## EXCERPTED PASSAGE
----------------------------------------

Total revenue for the year was $217 million, a 20% increase over the prior year. Software revenue grew by 17% year over year, marked by multi-year renewals with large biopharma companies, including an expanded three-year software agreement with Lilly. We had a very successful fourth quarter in our software business, reporting revenue of $69 million, the largest quarter for software revenue in our history. We ended the year with 27 customers with an Annual Contract Value, or ACV, of at least $1 million up from $18 million the prior year, reflecting customer demand and their increased confidence in the value that our platform can deliver. This year we will continue to focus on increasing adoption of our platform at global biopharma companies, as well as establish an emerging biotech.

The interest in computationally driven drug discovery has never been higher, and we are witnessing a sea change within the industry in how computation is regarded and applied to drug discovery. We believe that the decades-long debate about the utility of computation is finally over. While this shift may have been fueled by the recent excitement about AI, there is also a growing understanding about some of the obvious limitations of AI. We believe we are well positioned to capitalize on this heightened interest in computation. Our platform is grounded in first principles methods and leverages the accuracy of physics to generate training sets for machine learning and AI. This increased interest in computation has created a worldwide shortage of computational chemists and modelers, which, in the near term may attenuate the full potential of computation, but we have made significant investments and training the next generation of modelers, who will expect and demand validated computational technologies to advance their projects.

Our platform is built on more than 30 years of science and has become the gold standard for computational molecular discovery. We are continuing to make investments to push the boundaries of molecular design, and we expect that computational breakthroughs in small molecule and biologics discovery formulations and informatics will support future growth for many years to come. We have recently published multiple papers demonstrating how our computational methods can improve the utility of ML predicted protein structures, enabling research teams to work on even more targets through structure based discovery. We are also expanding our enterprise informatics solutions to increase efficiency and drive collaboration across teams. Even with the increased scale up of our platform by our largest customers, we are still leveraging our platform to scale is at least an order of magnitude greater than our largest customers.

This is having a big impact on our ability to rapidly progress a broad pipeline of proprietary programs. We now have two programs in the clinic, SGR-1505, our Malt1 inhibitor, and SGR-2921, our CDC7 inhibitor. In December, we reported positive data from our Phase 1 study of SGR-1505 in healthy subjects and are encouraged by the progress and our ongoing patient study in advanced B-cell malignancies. We expect to report data from the patient studies of both SGR-1505 and SGR-2921 in late 2024 or 2025. We are also on track to submit an investigational new drug application for SGR-3515, our Wee1 Myt1 inhibitor, in the first half of this year and are advancing an existing portfolio of discovery programs to position us for our fourth IND in 2025. Years ago, we set forth a bold vision to transform the way therapeutics and materials are discovered, and I’m incredibly proud of the progress we have made toward achieving this goal.

----------------------------------------

Rows from a data source:
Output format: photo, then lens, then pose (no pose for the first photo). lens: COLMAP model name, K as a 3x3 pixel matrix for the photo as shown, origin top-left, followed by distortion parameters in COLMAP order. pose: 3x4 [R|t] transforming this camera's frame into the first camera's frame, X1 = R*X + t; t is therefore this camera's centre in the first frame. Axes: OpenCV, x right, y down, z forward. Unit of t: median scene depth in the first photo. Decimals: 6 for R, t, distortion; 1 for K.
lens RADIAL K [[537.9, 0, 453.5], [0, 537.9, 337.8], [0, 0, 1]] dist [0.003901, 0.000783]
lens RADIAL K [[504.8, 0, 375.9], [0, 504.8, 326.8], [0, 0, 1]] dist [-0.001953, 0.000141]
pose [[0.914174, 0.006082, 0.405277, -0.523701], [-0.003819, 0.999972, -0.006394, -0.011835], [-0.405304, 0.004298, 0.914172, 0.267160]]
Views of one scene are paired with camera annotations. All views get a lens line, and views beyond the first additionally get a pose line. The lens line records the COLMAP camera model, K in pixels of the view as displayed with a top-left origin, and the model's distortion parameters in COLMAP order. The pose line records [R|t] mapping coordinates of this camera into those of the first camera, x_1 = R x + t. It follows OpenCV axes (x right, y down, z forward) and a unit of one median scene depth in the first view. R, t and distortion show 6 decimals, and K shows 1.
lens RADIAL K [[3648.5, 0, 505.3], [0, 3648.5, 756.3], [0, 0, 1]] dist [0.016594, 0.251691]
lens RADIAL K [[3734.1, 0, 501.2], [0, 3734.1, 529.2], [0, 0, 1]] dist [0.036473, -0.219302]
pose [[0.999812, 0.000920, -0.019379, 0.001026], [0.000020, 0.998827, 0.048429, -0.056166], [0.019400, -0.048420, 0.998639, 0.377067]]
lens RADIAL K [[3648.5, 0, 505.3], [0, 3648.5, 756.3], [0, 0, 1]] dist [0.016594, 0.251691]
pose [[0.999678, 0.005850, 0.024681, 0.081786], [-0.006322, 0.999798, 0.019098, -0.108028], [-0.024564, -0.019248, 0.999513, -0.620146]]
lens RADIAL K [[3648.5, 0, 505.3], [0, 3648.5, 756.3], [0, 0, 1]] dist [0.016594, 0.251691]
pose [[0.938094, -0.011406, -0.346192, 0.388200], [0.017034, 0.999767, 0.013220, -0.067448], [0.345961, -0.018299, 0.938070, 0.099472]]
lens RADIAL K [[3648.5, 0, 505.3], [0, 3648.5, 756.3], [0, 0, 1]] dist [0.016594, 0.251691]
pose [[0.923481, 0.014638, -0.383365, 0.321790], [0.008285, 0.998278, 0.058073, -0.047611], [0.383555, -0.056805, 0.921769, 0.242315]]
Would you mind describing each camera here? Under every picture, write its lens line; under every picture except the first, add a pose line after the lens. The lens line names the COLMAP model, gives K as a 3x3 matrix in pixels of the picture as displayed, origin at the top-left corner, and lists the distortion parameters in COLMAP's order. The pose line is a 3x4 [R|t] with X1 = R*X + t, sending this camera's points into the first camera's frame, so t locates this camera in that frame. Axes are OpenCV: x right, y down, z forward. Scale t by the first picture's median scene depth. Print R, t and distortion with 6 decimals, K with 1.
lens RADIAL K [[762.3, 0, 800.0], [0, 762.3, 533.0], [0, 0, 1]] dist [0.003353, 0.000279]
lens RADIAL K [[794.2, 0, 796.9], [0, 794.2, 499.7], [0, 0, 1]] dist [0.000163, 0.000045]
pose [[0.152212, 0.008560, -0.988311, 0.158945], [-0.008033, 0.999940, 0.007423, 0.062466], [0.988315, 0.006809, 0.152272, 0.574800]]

----------------------------------------

## WORK REQUEST 1
Please write out the part of the drug discovery passage that begins at the words "Total revenue for" and stops after the words "an emerging biotech.".
## WORK REQUEST 2
Write what comes next in the drug discovery passage, picking up right after its final sentence.

## FINAL ANSWER 1
Total revenue for the year was $217 million, a 20% increase over the prior year. Software revenue grew by 17% year over year, marked by multi-year renewals with large biopharma companies, including an expanded three-year software agreement with Lilly. We had a very successful fourth quarter in our software business, reporting revenue of $69 million, the largest quarter for software revenue in our history. We ended the year with 27 customers with an Annual Contract Value, or ACV, of at least $1 million up from $18 million the prior year, reflecting customer demand and their increased confidence in the value that our platform can deliver. This year we will continue to focus on increasing adoption of our platform at global biopharma companies, as well as establish an emerging biotech.

## FINAL ANSWER 2
There has been turbulence in the global economy and in many tech industries in particular, but we have never been more steadfast in our confidence in our technology and it’s potential. We deeply appreciate the commitment and hard work of all our employees, and I look forward to another year of progress toward realizing our vision. I will now turn the call over to Geoff.

Geoff Porges: Thank you, Ramy, and good afternoon, everyone. Schrödinger had an excellent Q4, which kept a strong 2023. In Q4, we reported record revenue of $74 million, principally driven by software. For the full year, total revenue grew 20%, with bookends of a large contribution to drug discovery revenue from a single milestone payment in Q1, and then several large multi-year software renewals driving revenue growth in Q4. The year was marked by the considerable progress we have made with our proprietary portfolio and the continued development of our technology platform, which is enabling new capabilities for molecular discovery, even as our largest customers increase the scale of their deployment of our current platform.

2023 was also a year of great validation from our co-founded companies, with $147 million distribution from Nimbus boosting our cash flow and gap earnings, and Structure and Morphic significantly advancing their programs during the year. We see multiple avenues to grow our software revenue in 2024 and beyond, and continue to be active in collaboration and partnership discussions with existing and potential new drug discovery partners. Turning to a review of our fourth quarter results, software revenue for the quarter was $69 million, an increase of 44%. The strong Q4 software result reflected the contribution from a number of multi-year, multi-million dollar on-prem software renewals in Q4, as well as some renewals by hosted customers with ratably recognized software purchases.

The contribution of these multi-year on-prem renewals in Q4 was significantly greater than the contribution of multi-year renewals in Q4 2022 compared to Q3, software revenue more than doubled, in line with our expectations and consistent with the typical seasonality of large customer renewals. Drug discovery revenue for the quarter was $5.5 million, compared to $9 million in the same quarter of 2022 and $13.7 million in Q3. Revenue decreased in the quarter compared to the prior year based on non-recurring milestones reported in Q4 2022, as well as reduced contributions from the smaller number of active collaboration programs during the quarter. Total revenue was $74 million in the quarter, an increase of 30% compared to Q4 2022, and a 74% increase compared to Q3 2023.

The increase was driven by software revenue growth in Q4. For the full year, software revenue was $159 million, an increase of 17.4%, compared to the prior year. The growth was driven by significant increases in our existing customers, including multi-year renewals by large customers in Q4. For the full year, drug discovery revenue was $57.5 million, compared to $45 million in 2022. The increase was driven by progress in our existing collaborations, recognition of some revenue from new collaborations announced in 2022, and accelerated revenue recognition for previously disclosed programs returned to us by our collaboration partners. Total revenue for the year was $217 million, compared to $181 million in 2022. The increase in total revenue was driven by both software and drug discovery revenue growth.

I have a little more color on trends in our software business. Throughout 2023, we disclosed that we were engaged in discussions with a number of large customers about stepping up their level of investment into our technology, and we are encouraged that several of them elected to renew at significantly increased scale and value during Q4. Those agreements contributed a substantial portion of the year-on-year reported growth in on-prem software. We view these companies as bellwethers in the industry and are engaged in discussions with other large companies about substantial renewals. At this stage of the year, we do see opportunities for growth from renewals this year, but since a number of our largest customers entered into multi-year contracts in 2023, the contributions from such additional renewals in 2024 is likely to be less than in 2023.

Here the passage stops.